ScholarChip

How to Increase your School’s Student Learning Outcomes and Campus Performance

When students don’t feel safe and loved, they cannot learn at school. Such negative feelings as these can stem from abuse happening at home, online harassment, or conflict between the student and his or her peers. Both abusive and abused students need care and support to keep them on the right path. Unfortunately, both of these groups of students are at risk of committing violent acts on campus.

Bullying, revenge, and lack of empathy are a few of the deep personal problems that lead to school violence. While a school cannot control all conditions and aspects of every student’s life, many schools can certainly do more to have a positive impact on student learning outcomes and emotional well-being. We urge school leaders to begin this critical work by teaching students how to develop healthy relationships and coping skills by implementing social and emotional learning throughout their campuses.

What Is Social and Emotional Learning?

Social and emotional learning (SEL) is the process of learning how to manage feelings, show empathy, make good decisions, and develop healthy relationships with others. Today’s complicated family structures do not always teach children how to implement these skills in healthy ways. As they have done with so many other necessities, schools are picking up where families leave off by teaching students how to manage life’s challenges.

While SEL will help students make good choices throughout life, it also has the more immediate effect of improving on-campus morale and behavior. A school that focuses on social and emotional learning will boost student learning outcomes as well.

SEL teaches the skills that tend to be most lacking in students who mistreat others. At the end of the spectrum, students who perpetrate school violence have made a terrible decision based on unmanaged feelings of anger, embarrassment, or frustration.

Can we identify those at-risk students at earlier ages? Can we prevent those students from committing violence at school someday? We believe we have to. And we believe we can.

What Does SEL Look Like in the Classroom?

A teacher who runs an SEL-focused class front-loads students with procedures, rules, and high expectations, and demonstrates respect and care for all pupils. He or she provides students with the tools necessary to regulate and correct their behavior and emotions. The teacher discusses with the class why respect and empathy for peers are critical to creating a positive and collaborative classroom environment. Students receive frequent opportunities to practice the interpersonal skills they have acquired.

While these procedures and practice opportunities will look different at various grade levels, SEL can and should be implemented at all stages of development. SEL should be a cornerstone of elementary classroom’s daily routines. Middle schools are a hotbed of emotional and hormonal swings, which makes them one of the most critical places where SEL can help mitigate interpersonal conflicts. Implementing SEL in the middle grades will need to look different to ensure the buy-in of these increasingly savvy and skeptical students.

(Multi-view scene reconstruction data)

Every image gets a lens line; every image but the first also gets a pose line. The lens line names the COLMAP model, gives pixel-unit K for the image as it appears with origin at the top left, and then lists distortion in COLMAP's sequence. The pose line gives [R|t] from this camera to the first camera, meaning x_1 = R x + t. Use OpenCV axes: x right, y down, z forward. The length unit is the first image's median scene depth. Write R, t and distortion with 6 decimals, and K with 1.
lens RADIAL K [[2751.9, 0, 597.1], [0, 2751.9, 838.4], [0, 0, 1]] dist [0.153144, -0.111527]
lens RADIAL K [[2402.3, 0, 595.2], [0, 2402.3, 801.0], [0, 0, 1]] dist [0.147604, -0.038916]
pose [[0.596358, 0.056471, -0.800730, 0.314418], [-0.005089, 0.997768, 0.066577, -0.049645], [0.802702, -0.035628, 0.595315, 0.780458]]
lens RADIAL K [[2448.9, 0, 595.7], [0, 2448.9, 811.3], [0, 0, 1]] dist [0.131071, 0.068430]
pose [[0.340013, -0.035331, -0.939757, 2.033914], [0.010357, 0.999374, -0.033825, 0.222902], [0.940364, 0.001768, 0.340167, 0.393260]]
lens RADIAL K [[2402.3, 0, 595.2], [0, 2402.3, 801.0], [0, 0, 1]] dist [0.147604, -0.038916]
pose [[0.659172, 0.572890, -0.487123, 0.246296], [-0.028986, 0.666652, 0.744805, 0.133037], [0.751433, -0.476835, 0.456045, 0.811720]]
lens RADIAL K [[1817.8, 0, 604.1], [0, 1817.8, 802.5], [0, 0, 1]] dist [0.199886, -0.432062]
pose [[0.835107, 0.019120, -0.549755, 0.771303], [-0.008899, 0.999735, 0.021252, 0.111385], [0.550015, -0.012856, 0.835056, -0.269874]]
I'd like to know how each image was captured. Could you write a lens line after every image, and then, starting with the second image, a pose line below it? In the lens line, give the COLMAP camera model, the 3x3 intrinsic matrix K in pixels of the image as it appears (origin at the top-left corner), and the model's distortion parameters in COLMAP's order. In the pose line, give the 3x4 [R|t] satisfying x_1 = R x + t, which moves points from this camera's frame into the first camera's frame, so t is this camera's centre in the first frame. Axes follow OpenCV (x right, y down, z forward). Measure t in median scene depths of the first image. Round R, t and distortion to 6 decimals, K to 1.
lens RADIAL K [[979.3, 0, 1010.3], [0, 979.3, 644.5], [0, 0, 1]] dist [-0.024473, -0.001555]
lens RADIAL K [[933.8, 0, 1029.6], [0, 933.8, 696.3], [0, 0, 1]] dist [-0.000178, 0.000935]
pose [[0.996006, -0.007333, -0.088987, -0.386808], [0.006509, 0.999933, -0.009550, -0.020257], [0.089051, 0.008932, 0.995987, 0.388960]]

● **TO DO**
(A) In the article on social and emotional learning, which level of schooling is described as a hotbed of emotional and hormonal swings?
(B) Proceed with the article on social and emotional learning, starting right after its final sentence.
The material was taken from a separate source.

● **ANSWERS GIVEN**
(A) Middle schools.

(B)
When students get to the high school level, they should have had several years of practice with SEL skills. High school is also a time of risk-taking and boundary-testing. While you can expect many of these older students to have their SEL skills down pat, it’s still important to reinforce those skills with frequent reminders and prompts.

All of this preparation and practice creates a healthy atmosphere where students feel safe and loved, and which in turn will reduce behavior problems. It will also produce positive student learning outcomes.

What Does SEL Look Like When Implemented Campus-Wide?

Just as a teacher must implement systems and procedures in their classroom, common areas like hallways, cafeterias, and libraries must also come with their universal behavioral expectations. After all, the hope of equal and fair treatment cannot come to a stop when students exit the classroom.

School leadership should apply fair and equal interventions for students who fail to meet expectations. In addition, students should have some ownership of their failures and the process of learning to do better.

This is where an integrated, tech-based tool such as ScholarChip – Alternative Behavior Educator (ABE) can help teachers, administrators, parents, and students alike. When a student commits a behavioral infraction, a teacher can record the incident in the system. When a handful of incidents are recorded for one student, their pattern of poor behavioral choices flags the student as at-risk.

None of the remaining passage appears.